I think this polarisation is driven less by factual disagreement than by how emotive the implications are. This is a technology that is simultaneously:

  • Overhyped egregiously by those with incentives to sell
  • Magical in a way that would have seemed like Sci-Fi 5 years ago
  • Genuinely threatening to displace or unalterably change entire classes of profession
  • Meaningfully flawed in potentially important ways
  • Existentially uncertain to an unknowable extent

It is more important to understand the emotional side of the debate than to treat it as a simple matter of factual consideration, to be solved by increasing energy efficiency or reducing hallucination rates. It’s vital to speak to people in your teams and engage in nuance.

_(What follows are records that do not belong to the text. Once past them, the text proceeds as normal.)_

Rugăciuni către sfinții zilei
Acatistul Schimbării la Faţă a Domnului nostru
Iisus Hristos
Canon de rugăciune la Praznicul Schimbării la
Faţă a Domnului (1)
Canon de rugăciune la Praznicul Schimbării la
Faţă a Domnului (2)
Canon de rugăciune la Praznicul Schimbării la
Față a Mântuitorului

What this means for product leaders

AI coding tools are real and getting better fast. This blog post will be outdated by next month. But the opportunity is more nuanced than the prevailing narrative suggests. You should:

  • Update your understanding regularly. If you tried these tools a year ago and walked away unimpressed, try again. If you’re not an engineer, be humble about what you can and can’t evaluate.
  • Consider whether your org really needs more people writing code. In most environments, helping engineers to work more effectively with AI will be higher leverage than encouraging non-engineers to write production code.
  • Encourage PMs to prototype. Give people the space to replace the long written artifact with an interactive demo. If there are no good options onboarded, maybe try to find a tool you can get your CTO to buy in to (there are plenty).
  • Embrace the hyper-personal. Look for opportunities to build bespoke apps for specific workflows, now that the cost of doing so has dropped. Be critical about whether security, scalability and maintainability are important to the use case or not.
  • Remain sceptical of sweeping narratives. The SaaS-pocalypse, the death of engineering, the displacement of entire professions: these make for compelling LinkedIn posts, but poor strategy.
  • Take the emotional dimension seriously. Don’t assume everyone around you shares your views about this technology. If you’re bullish, take the time to understand why people are concerned - don’t dismiss them as Luddites. If you’re bearish, interrogate the “why” behind that - creating false dichotomies like “it can’t one-shot this new feature, so it’s useless” undermines your well-founded misgivings.